▸ **Data extract**:
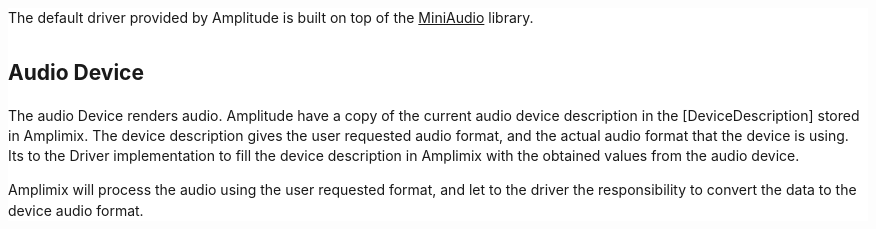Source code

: The default driver provided by Amplitude is built on top of the [MiniAudio](https://miniaud.io) library.

## Audio Device

The audio Device renders audio. Amplitude have a copy of the current audio device description in the [DeviceDescription] stored in Amplimix. The device description gives the user requested audio format, and the actual audio format that the device is using. Its to the Driver implementation to fill the device description in Amplimix with the obtained values from the audio device.

Amplimix will process the audio using the user requested format, and let to the driver the responsibility to convert the data to the device audio format.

▸ **Aim of the exercise**: Across the data, find each line that has "using" in it and copy that line.

▸ **Expected output**:
The audio Device renders audio. Amplitude have a copy of the current audio device description in the [DeviceDescription] stored in Amplimix. The device description gives the user requested audio format, and the actual audio format that the device is using. Its to the Driver implementation to fill the device description in Amplimix with the obtained values from the audio device.
Amplimix will process the audio using the user requested format, and let to the driver the responsibility to convert the data to the device audio format.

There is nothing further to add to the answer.